Outside of the optical system there doesn’t seem to be much to say about Single Technologies. They state that their approach “can be applied to almost any fluorescent based sequencing chemistry”. Which strongly suggests to me that they don’t have any innovation around chemistry. Looking at their team, I also don’t see employees with the background required to develop a new sequencing chemistry either.

So I suspect their plan is to innovate around the optics/flowcell only. Perhaps they can partner with someone else for the chemistry, or be acquired by an existing sequencing company [6], where they would provide a throughput advantage with improved optics/flowcells.

Notes

[1] https://www.singletechnologies.com/about-us

[2] http://www.freepatentsonline.com/y2019/0049382.html

[3] https://www.crunchbase.com/organization/single-technologies#section-funding-rounds

[4] https://books.google.co.jp/books?id=AJm7CwAAQBAJ&pg=PA43&lpg=PA43&dq=poisson+limit++single+occupancy+well&source=bl&ots=b33KVRG8fO&sig=ACfU3U2jGUbwzdGwzAqZ_LTHSiO5DZwJMg&hl=en&sa=X&ved=2ahUKEwj77dej68zpAhVVA4gKHcT0AJUQ6AEwCnoECAcQAQ#v=onepage&q=poisson%20limit%20%20single%20occupancy%20well&f=false

[5] https://www.illumina.com/science/technology/next-generation-sequencing/sequencing-technology/patterned-flow-cells.html

[6] I suspect of current players, only Illumina and BGIs chemistry would be compatible. In both cases this would mean removing amplification from their workflow so that they became single molecule approaches. The question then is if the Single Technologies approach can sufficiently reduce issues around photo bleaching to make this worth it. Moving to single molecule might help increase read length in some cases (by removing phasing issues) but if reduces average read length/throughput through photo bleaching, this might not be worth it.

Website Quotes

Left: DNA fragments located in SINGLE’s patterned flow cells. Middle: the Theta Sequencer. Right: sequencing data generated.

“The sequencer consists of the Worlds fastest scanner, a new type of fluidics adopted for large areas and sequencing chemistry.”

“Theta contains the world’s fastest single molecule-sensitive confocal imaging system”

“Single Technologies is pushing the limits of genomics by combining single molecule imaging, fast large area confocal scanning, grating techniques, fluidics, nanotechnology and a large portion of out of the box thinking. Our technology is being explored by leaders and industry in the genomics field who cares about Big Data generation.”

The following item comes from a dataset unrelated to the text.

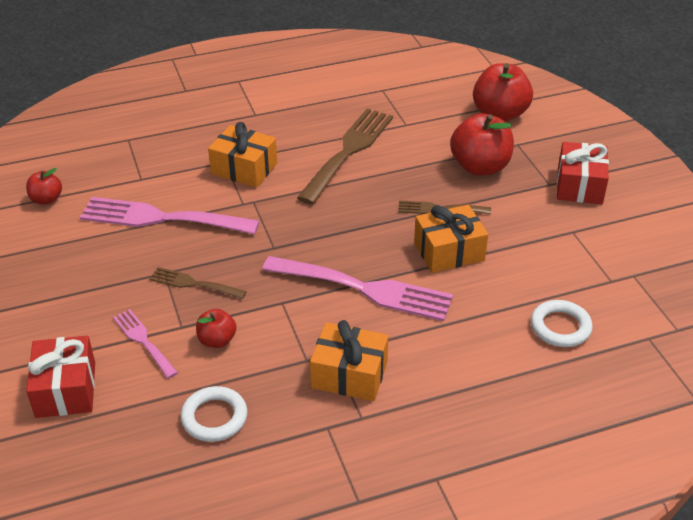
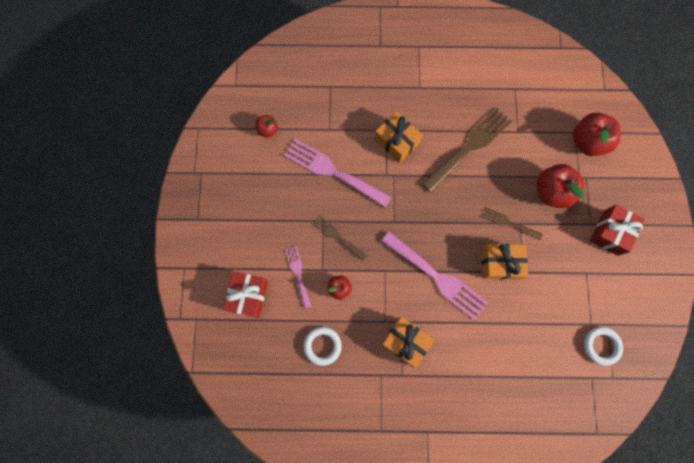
camera: 20 degrees right, 35 degrees up
(560, 327) = (542, 350): white ring -> white ring (601, 346)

“Single Technologies was founded by Johan Strömqvist, Bengt Sahlgren, Annika Bolind Bågenholm and Raoul Stubbe in 2012/2013. The origin of the company is a unique combination of PhD research in single molecule imaging and biotechnology at the Royal Institute of Technology and R&D in the fiber optical grating industry by the founders of Proximion in Stockholm, Sweden.”

SCANNER

Theta contains the world’s fastest single molecule-sensitive confocal imaging system. The technology digitizes the samples simply and intuitively at diffraction limited resolution with negligible bleaching. And it’s ludicrously fast, a 15×15 mm area can be scanned in just a few seconds, and a total area of 125×65 mm could be scanned without any compromises.

FLUIDICS

Theta contains a new type of automated fluidics which avoids micro channels, allowing rapid exchange of liquids over large areas and using less reagents, setting new standards for optimized reactions. It is enabled by a combination of Single’s revolutionary scanning technology and unique approaches to effective flow and diffusion.

CHEMISTRY

Theta’s fast large area scanning and automated effective fluidics can be applied to almost any fluorescent based sequencing chemistry, supported by Single’s new patterned surface methods, giving the benefits of speed and capacity compared with other systems, backing the increased need of sequenced data.